* Material provided
○ ○ ○
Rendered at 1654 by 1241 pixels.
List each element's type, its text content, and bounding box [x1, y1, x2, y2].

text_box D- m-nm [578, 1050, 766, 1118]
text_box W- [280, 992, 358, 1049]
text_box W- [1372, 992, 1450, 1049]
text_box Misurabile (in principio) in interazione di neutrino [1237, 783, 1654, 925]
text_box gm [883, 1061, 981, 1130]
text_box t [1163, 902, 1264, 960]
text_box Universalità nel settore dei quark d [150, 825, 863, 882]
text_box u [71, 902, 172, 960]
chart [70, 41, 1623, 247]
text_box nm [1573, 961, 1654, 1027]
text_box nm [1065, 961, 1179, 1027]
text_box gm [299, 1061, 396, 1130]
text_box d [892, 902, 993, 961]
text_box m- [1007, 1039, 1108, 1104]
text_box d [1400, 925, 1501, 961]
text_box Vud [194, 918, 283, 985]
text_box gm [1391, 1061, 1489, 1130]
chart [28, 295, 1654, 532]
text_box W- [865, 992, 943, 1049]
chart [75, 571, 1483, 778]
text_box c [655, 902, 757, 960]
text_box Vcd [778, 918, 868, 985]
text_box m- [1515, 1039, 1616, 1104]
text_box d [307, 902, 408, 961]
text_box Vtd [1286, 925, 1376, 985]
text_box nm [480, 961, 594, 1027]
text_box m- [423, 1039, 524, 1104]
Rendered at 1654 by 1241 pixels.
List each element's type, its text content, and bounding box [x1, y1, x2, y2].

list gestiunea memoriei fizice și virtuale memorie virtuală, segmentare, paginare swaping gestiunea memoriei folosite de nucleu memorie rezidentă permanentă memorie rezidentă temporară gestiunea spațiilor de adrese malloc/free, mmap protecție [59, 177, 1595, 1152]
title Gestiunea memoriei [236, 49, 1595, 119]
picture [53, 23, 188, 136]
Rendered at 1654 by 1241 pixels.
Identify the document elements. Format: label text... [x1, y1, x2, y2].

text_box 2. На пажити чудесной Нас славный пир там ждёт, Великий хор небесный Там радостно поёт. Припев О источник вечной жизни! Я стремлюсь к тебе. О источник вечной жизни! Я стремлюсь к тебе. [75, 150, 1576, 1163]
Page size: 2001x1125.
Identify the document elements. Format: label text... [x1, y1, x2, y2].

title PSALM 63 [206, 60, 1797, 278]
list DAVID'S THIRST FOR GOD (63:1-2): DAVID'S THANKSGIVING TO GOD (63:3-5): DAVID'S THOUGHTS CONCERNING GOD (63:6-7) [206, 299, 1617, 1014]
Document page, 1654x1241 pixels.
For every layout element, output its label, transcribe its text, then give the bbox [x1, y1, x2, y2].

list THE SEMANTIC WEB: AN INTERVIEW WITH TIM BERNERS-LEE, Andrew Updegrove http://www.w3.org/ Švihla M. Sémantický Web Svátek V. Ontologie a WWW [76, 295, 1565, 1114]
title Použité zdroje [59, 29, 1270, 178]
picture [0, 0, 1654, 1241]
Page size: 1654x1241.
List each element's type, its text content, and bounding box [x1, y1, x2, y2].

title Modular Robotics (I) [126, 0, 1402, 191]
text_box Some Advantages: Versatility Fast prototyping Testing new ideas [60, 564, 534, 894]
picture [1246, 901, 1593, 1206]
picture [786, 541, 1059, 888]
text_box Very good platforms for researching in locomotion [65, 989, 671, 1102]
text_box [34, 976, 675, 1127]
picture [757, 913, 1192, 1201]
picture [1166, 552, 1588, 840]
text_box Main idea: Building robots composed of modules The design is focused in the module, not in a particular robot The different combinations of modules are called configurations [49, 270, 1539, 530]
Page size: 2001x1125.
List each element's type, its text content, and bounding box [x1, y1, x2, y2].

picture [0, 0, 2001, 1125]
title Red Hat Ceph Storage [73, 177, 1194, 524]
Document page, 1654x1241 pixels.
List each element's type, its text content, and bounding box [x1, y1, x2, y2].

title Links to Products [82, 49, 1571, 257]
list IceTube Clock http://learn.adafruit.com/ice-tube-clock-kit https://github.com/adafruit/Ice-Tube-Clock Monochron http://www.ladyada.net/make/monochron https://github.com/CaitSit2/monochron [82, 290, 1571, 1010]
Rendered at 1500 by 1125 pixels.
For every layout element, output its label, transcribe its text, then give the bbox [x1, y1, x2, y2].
○ ○ ○
* What is expected
Write out every line of the listing above once more, with no changes of any kind.

* Result
Rendered at 1654 by 1241 pixels.
List each element's type, its text content, and bounding box [x1, y1, x2, y2].

text_box D- m-nm [578, 1050, 766, 1118]
text_box W- [280, 992, 358, 1049]
text_box W- [1372, 992, 1450, 1049]
text_box Misurabile (in principio) in interazione di neutrino [1237, 783, 1654, 925]
text_box gm [883, 1061, 981, 1130]
text_box t [1163, 902, 1264, 960]
text_box Universalità nel settore dei quark d [150, 825, 863, 882]
text_box u [71, 902, 172, 960]
chart [70, 41, 1623, 247]
text_box nm [1573, 961, 1654, 1027]
text_box nm [1065, 961, 1179, 1027]
text_box gm [299, 1061, 396, 1130]
text_box d [892, 902, 993, 961]
text_box m- [1007, 1039, 1108, 1104]
text_box d [1400, 925, 1501, 961]
text_box Vud [194, 918, 283, 985]
text_box gm [1391, 1061, 1489, 1130]
chart [28, 295, 1654, 532]
text_box W- [865, 992, 943, 1049]
chart [75, 571, 1483, 778]
text_box c [655, 902, 757, 960]
text_box Vcd [778, 918, 868, 985]
text_box m- [1515, 1039, 1616, 1104]
text_box d [307, 902, 408, 961]
text_box Vtd [1286, 925, 1376, 985]
text_box nm [480, 961, 594, 1027]
text_box m- [423, 1039, 524, 1104]
Rendered at 1654 by 1241 pixels.
List each element's type, its text content, and bounding box [x1, y1, x2, y2].

list gestiunea memoriei fizice și virtuale memorie virtuală, segmentare, paginare swaping gestiunea memoriei folosite de nucleu memorie rezidentă permanentă memorie rezidentă temporară gestiunea spațiilor de adrese malloc/free, mmap protecție [59, 177, 1595, 1152]
title Gestiunea memoriei [236, 49, 1595, 119]
picture [53, 23, 188, 136]
Rendered at 1654 by 1241 pixels.
Identify the document elements. Format: label text... [x1, y1, x2, y2].

text_box 2. На пажити чудесной Нас славный пир там ждёт, Великий хор небесный Там радостно поёт. Припев О источник вечной жизни! Я стремлюсь к тебе. О источник вечной жизни! Я стремлюсь к тебе. [75, 150, 1576, 1163]
Page size: 2001x1125.
Identify the document elements. Format: label text... [x1, y1, x2, y2].

title PSALM 63 [206, 60, 1797, 278]
list DAVID'S THIRST FOR GOD (63:1-2): DAVID'S THANKSGIVING TO GOD (63:3-5): DAVID'S THOUGHTS CONCERNING GOD (63:6-7) [206, 299, 1617, 1014]
Document page, 1654x1241 pixels.
For every layout element, output its label, transcribe its text, then give the bbox [x1, y1, x2, y2].

list THE SEMANTIC WEB: AN INTERVIEW WITH TIM BERNERS-LEE, Andrew Updegrove http://www.w3.org/ Švihla M. Sémantický Web Svátek V. Ontologie a WWW [76, 295, 1565, 1114]
title Použité zdroje [59, 29, 1270, 178]
picture [0, 0, 1654, 1241]
Page size: 1654x1241.
List each element's type, its text content, and bounding box [x1, y1, x2, y2].

title Modular Robotics (I) [126, 0, 1402, 191]
text_box Some Advantages: Versatility Fast prototyping Testing new ideas [60, 564, 534, 894]
picture [1246, 901, 1593, 1206]
picture [786, 541, 1059, 888]
text_box Very good platforms for researching in locomotion [65, 989, 671, 1102]
text_box [34, 976, 675, 1127]
picture [757, 913, 1192, 1201]
picture [1166, 552, 1588, 840]
text_box Main idea: Building robots composed of modules The design is focused in the module, not in a particular robot The different combinations of modules are called configurations [49, 270, 1539, 530]
Page size: 2001x1125.
List each element's type, its text content, and bounding box [x1, y1, x2, y2].

picture [0, 0, 2001, 1125]
title Red Hat Ceph Storage [73, 177, 1194, 524]
Document page, 1654x1241 pixels.
List each element's type, its text content, and bounding box [x1, y1, x2, y2].

title Links to Products [82, 49, 1571, 257]
list IceTube Clock http://learn.adafruit.com/ice-tube-clock-kit https://github.com/adafruit/Ice-Tube-Clock Monochron http://www.ladyada.net/make/monochron https://github.com/CaitSit2/monochron [82, 290, 1571, 1010]
Rendered at 1500 by 1125 pixels.
For every layout element, output its label, transcribe its text, then give the bbox [x1, y1, x2, y2].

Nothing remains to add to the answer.